ClearCorrect, with operations in the United States and Pakistan, produces orthodontic appliances known as aligners, used to incrementally re-position teeth to a final tooth arrangement after successive adjustments.

ClearCorrect US scans physical models of the patient’s teeth, creates a digital recreation of their initial tooth arrangement, and electronically transmits that digital recreation to ClearCorrect Pakistan. ClearCorrect Pakistan then creates digital data models of intermediate tooth positions which it transmits electronically to ClearCorrect US.

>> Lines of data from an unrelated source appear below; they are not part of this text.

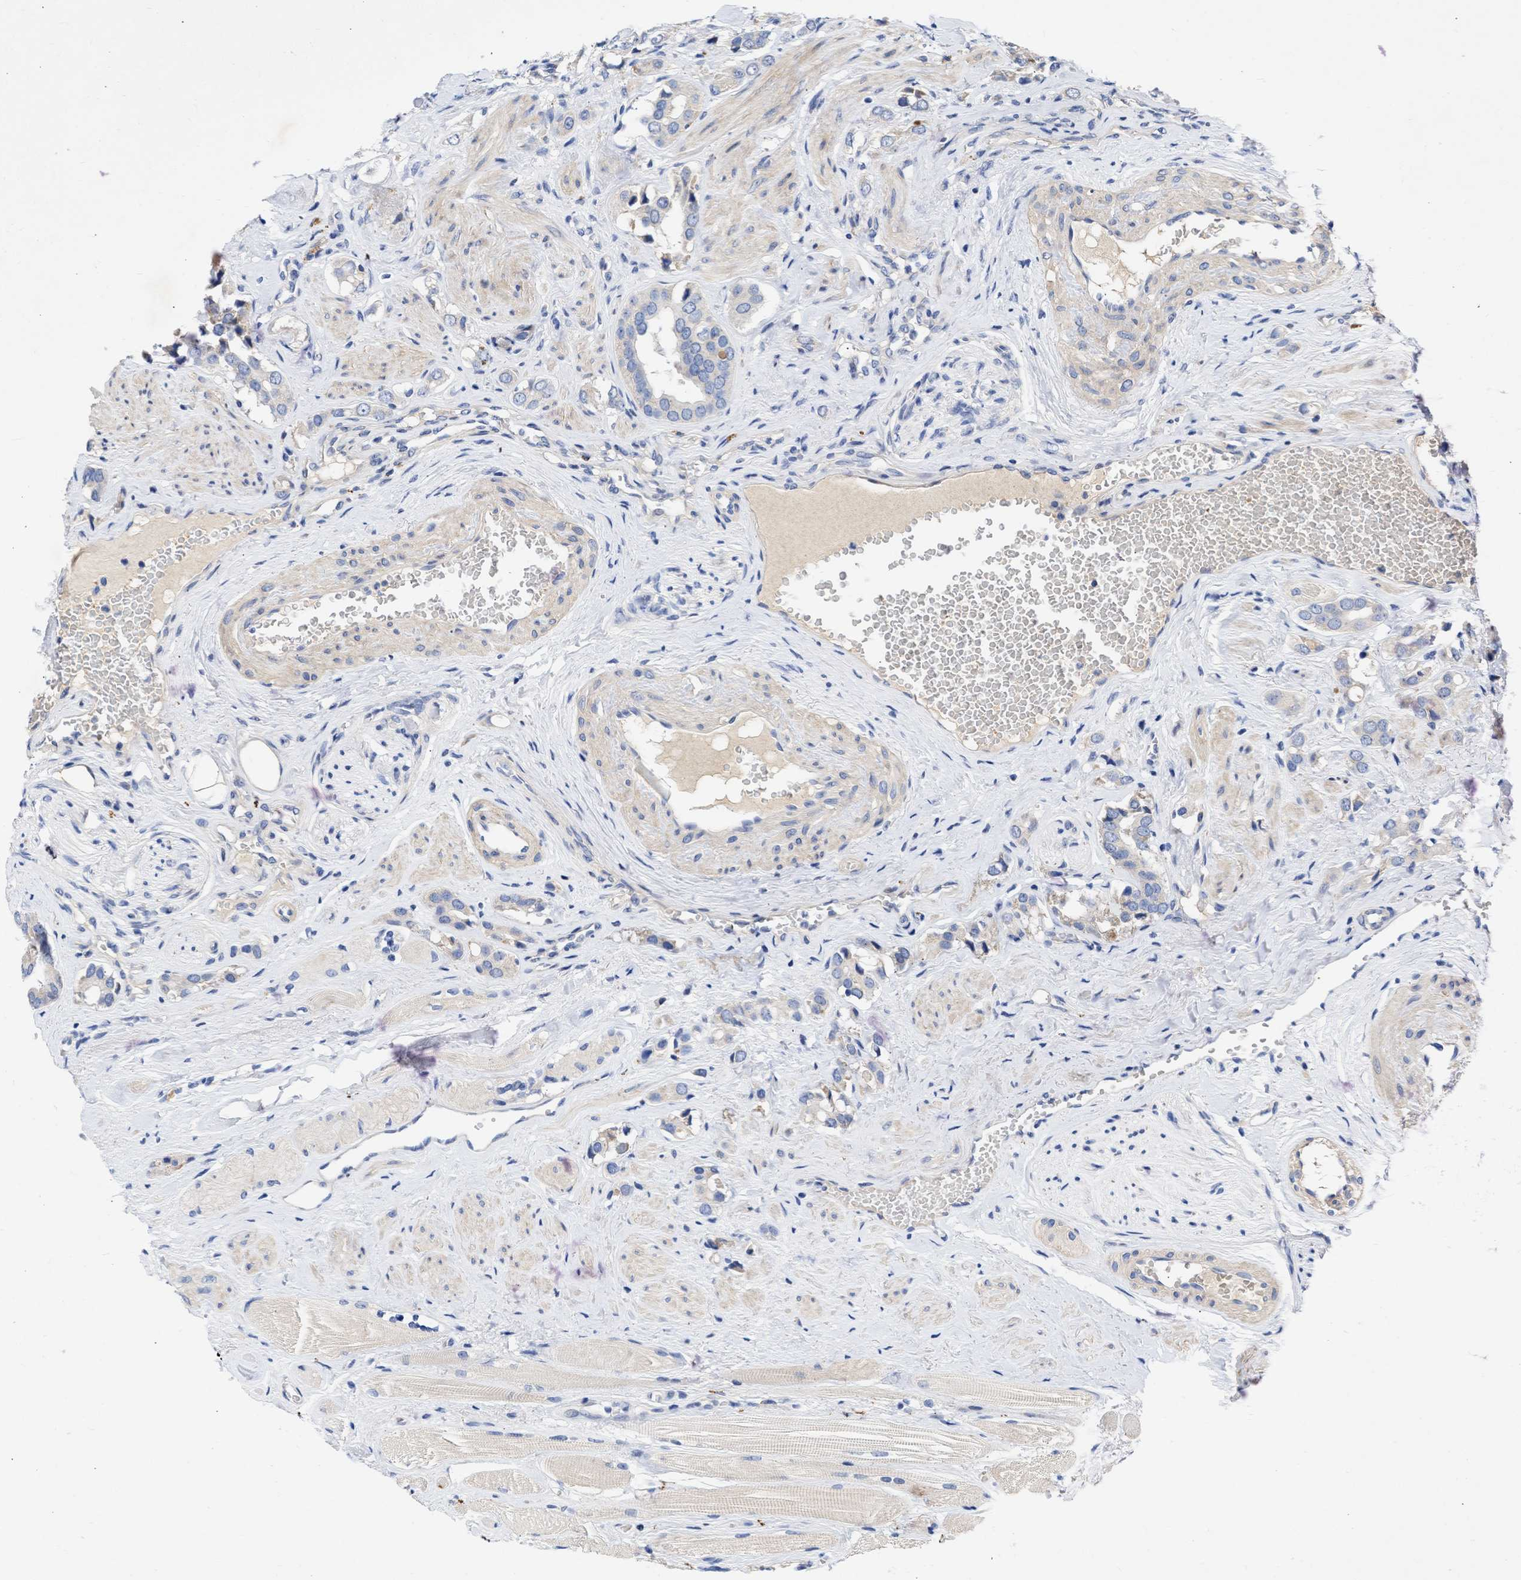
{"staining": {"intensity": "negative", "quantity": "none", "location": "none"}, "tissue": "prostate cancer", "cell_type": "Tumor cells", "image_type": "cancer", "snomed": [{"axis": "morphology", "description": "Adenocarcinoma, High grade"}, {"axis": "topography", "description": "Prostate"}], "caption": "High power microscopy histopathology image of an IHC histopathology image of adenocarcinoma (high-grade) (prostate), revealing no significant positivity in tumor cells. The staining was performed using DAB (3,3'-diaminobenzidine) to visualize the protein expression in brown, while the nuclei were stained in blue with hematoxylin (Magnification: 20x).", "gene": "ARHGEF4", "patient": {"sex": "male", "age": 52}}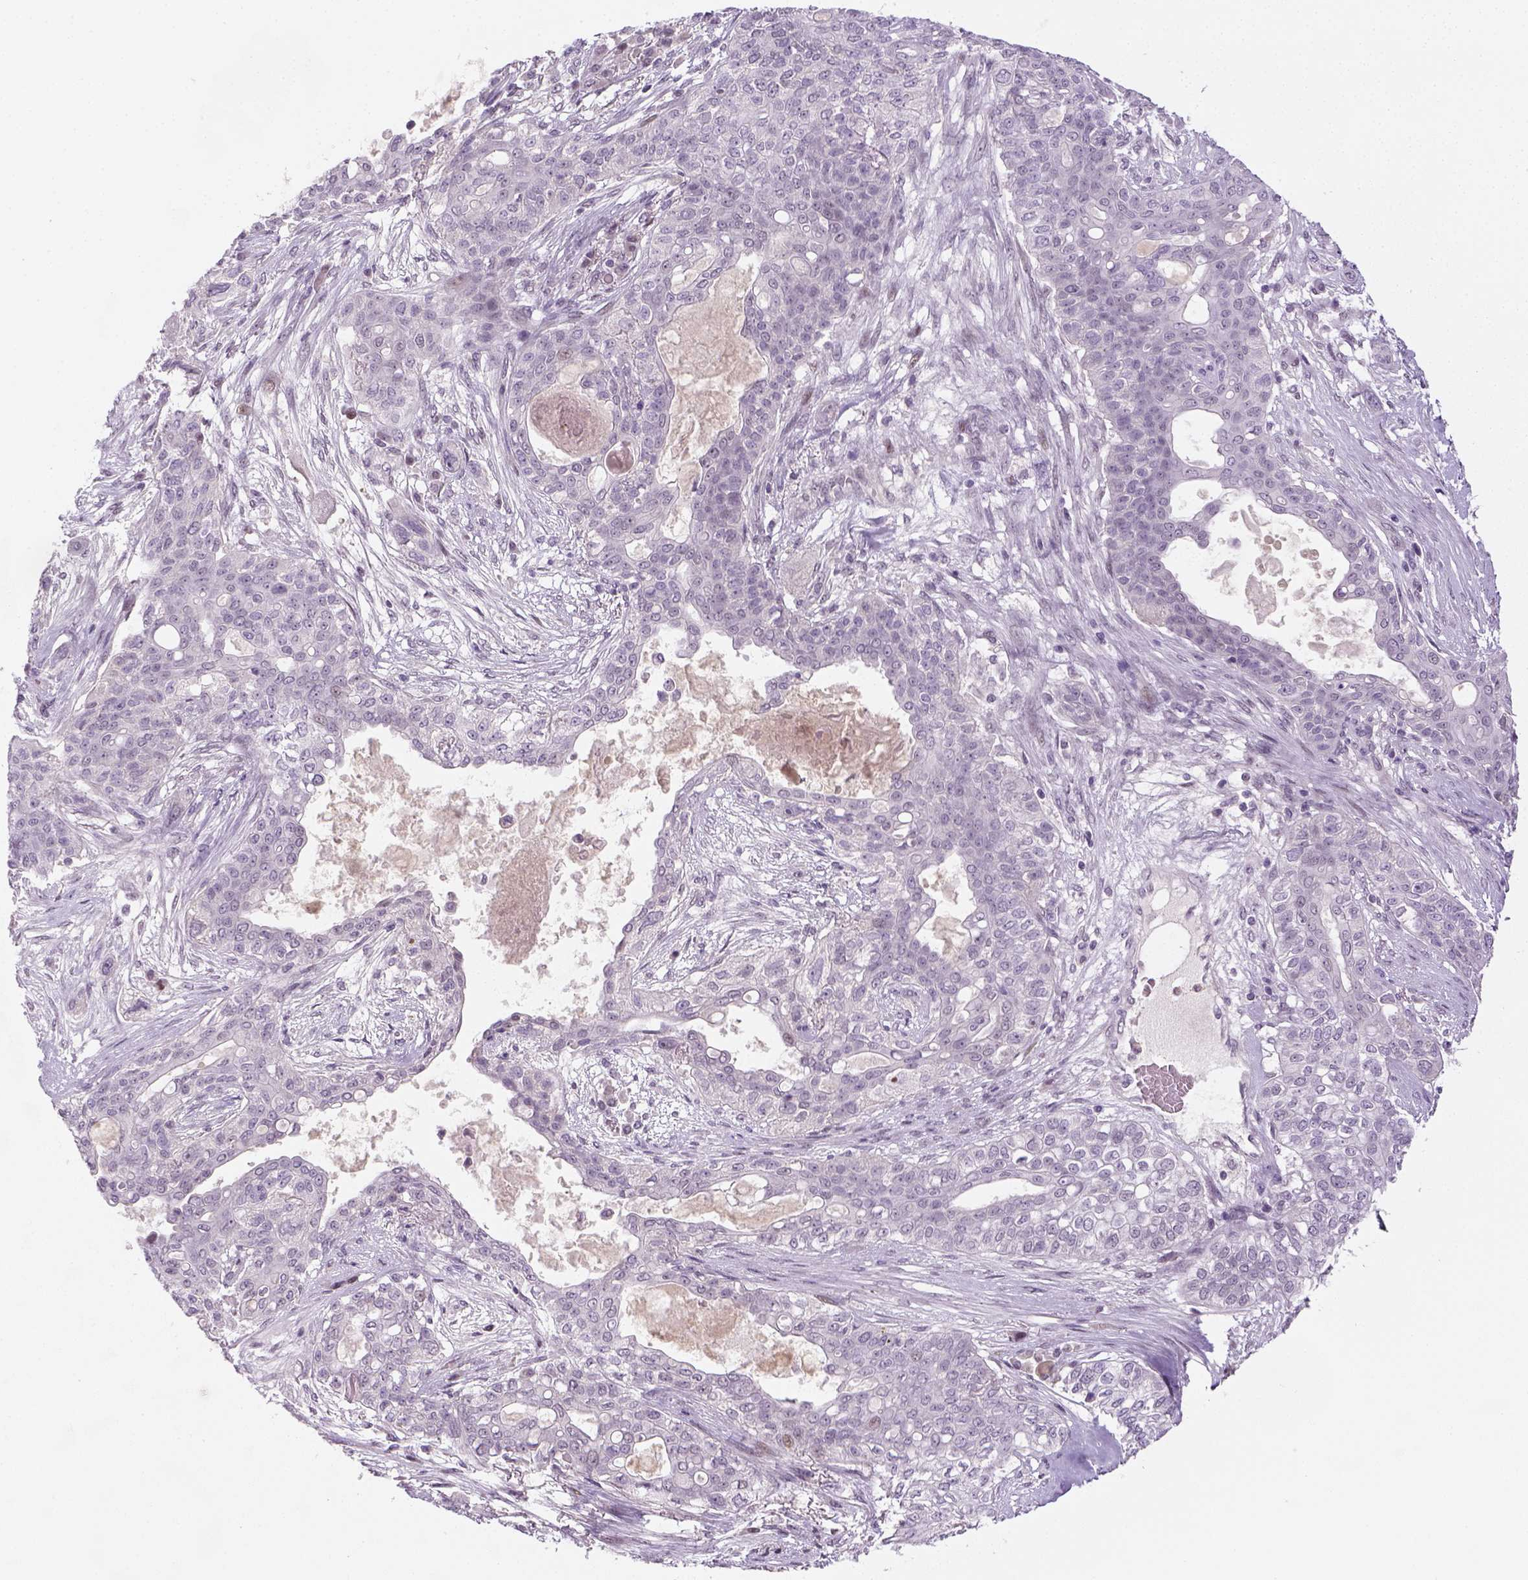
{"staining": {"intensity": "negative", "quantity": "none", "location": "none"}, "tissue": "lung cancer", "cell_type": "Tumor cells", "image_type": "cancer", "snomed": [{"axis": "morphology", "description": "Squamous cell carcinoma, NOS"}, {"axis": "topography", "description": "Lung"}], "caption": "Lung cancer was stained to show a protein in brown. There is no significant positivity in tumor cells.", "gene": "MAGEB3", "patient": {"sex": "female", "age": 70}}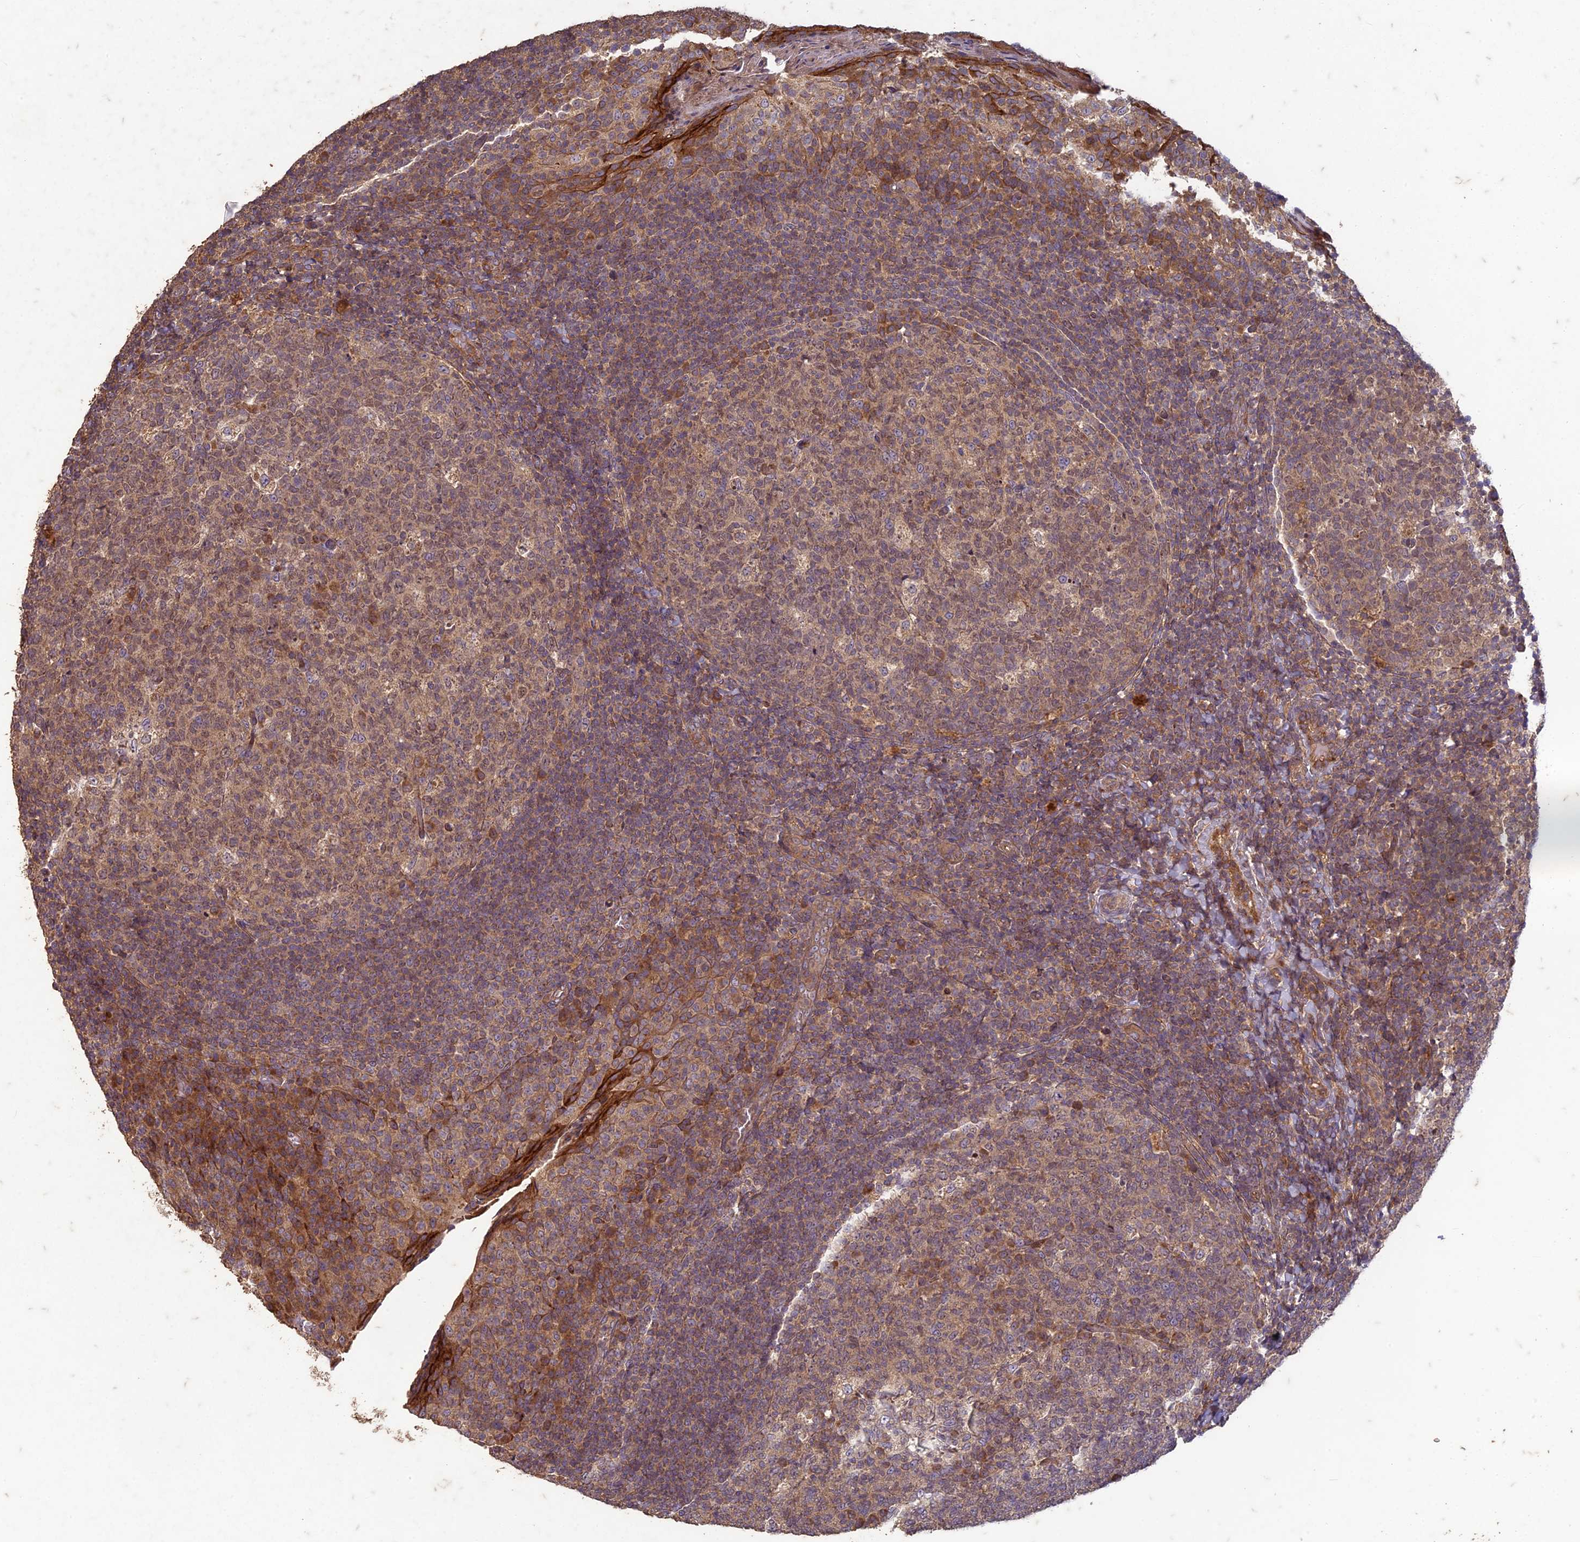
{"staining": {"intensity": "weak", "quantity": "25%-75%", "location": "cytoplasmic/membranous"}, "tissue": "tonsil", "cell_type": "Germinal center cells", "image_type": "normal", "snomed": [{"axis": "morphology", "description": "Normal tissue, NOS"}, {"axis": "topography", "description": "Tonsil"}], "caption": "Benign tonsil exhibits weak cytoplasmic/membranous staining in about 25%-75% of germinal center cells, visualized by immunohistochemistry. The staining was performed using DAB to visualize the protein expression in brown, while the nuclei were stained in blue with hematoxylin (Magnification: 20x).", "gene": "TCF25", "patient": {"sex": "female", "age": 19}}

Align Technology, Inc. filed a complaint at the International Trade Commission, alleging infringement of its method patents on manufacturing and orthodontic aligners. It charged that ClearCorrect violated 19 U.S.C. §1337(a)(1)(B)(ii) by practicing its claimed methods abroad and importing (or transmitting) the resulting electronic data set to the United States.

ClearCorrect appealed.

Articles’ Does Not Include Electronic Data

The Federal Circuit rejected the Commission’s conclusion that data transmissions are “articles” subject to the Commission’s jurisdiction, explaining that the decision runs counter to the unambiguously expressed intent of Congress. While electronic transmissions have some physical properties—for example an electron’s invariant mass is a known quantity—common sense dictates that there is a fundamental difference between electronic transmissions and “material things,” according to Chief Judge Prost.

The Court acknowledged that deference is due the Commission’s interpretations of the statute governing its activities, but it pointed out that such deference is subject to the analysis of Chevron, U.S.A., Inc. v. Natural Res. Def. Council, Inc., 467 U.S. 837 (1984). Under Chevron, the Court explained, there are two basic questions: did Congress speak directly to the issue; and is the agency’s position based on a permissible construction of the statute.

In considering the plain meaning of the term “articles,” the Court looked not to the 1930 Tariff Act but to the 1922 Tariff Act, where the term “articles” was first introduced. However, it was not satisfied with the definition of that time advocated by the Commission—that an “article” is simply a particular item or thing that could be traded in commerce or used by consumers, including digital data. Judge Prost found that definition “imprecise at best,” and pointed to other dictionary definitions of the time, particularly the 1924 Dictionary of Tariff Information, that limit the meaning of the term to “material things.”

The aforementioned dictionaries make clear that the ordinary meaning of the term “articles” is “material things.” It is not a question of whether there are multiple definitions for us to choose between. Instead, every dictionary referenced by the Commission, with the exclusion of one imprecise definition, along with all the other relevant dictionaries point to the fact that “articles” means “material things.” As we “must presume that [the] legislature says in a statute what it means and means in a statute what it says,” Conn. Nat’l Bank v Germain, 503 U.S. 249, 253-54 (1992), we conclude that “articles” does not cover electronically transmitted digital data.

In a footnote, the Court responded Judge Newman's dissent that computer software has been found to be a “material or apparatus,” and that the “articles” in the Tariff Act was intended to be all-encompassing. According to Judge Prost, the case cited by Judge Newman on computer software was an infringement case that said nothing about ITC jurisdiction; the case cited on the scope of the term “article” considered whether shapeless glass wool was within the ITC’s jurisdiction with nothing to say about whether the term “articles” encompasses intangible data.

The Court reversed and remanded the ITC decision.

Concurring and Dissenting Opinions

Judge O’Malley concurred, but said it was not necessary to rely on Chevron deference. Judge Newman dissented, arguing that the Court incorrectly holds that the ITC may only exclude imports that are “tangible.”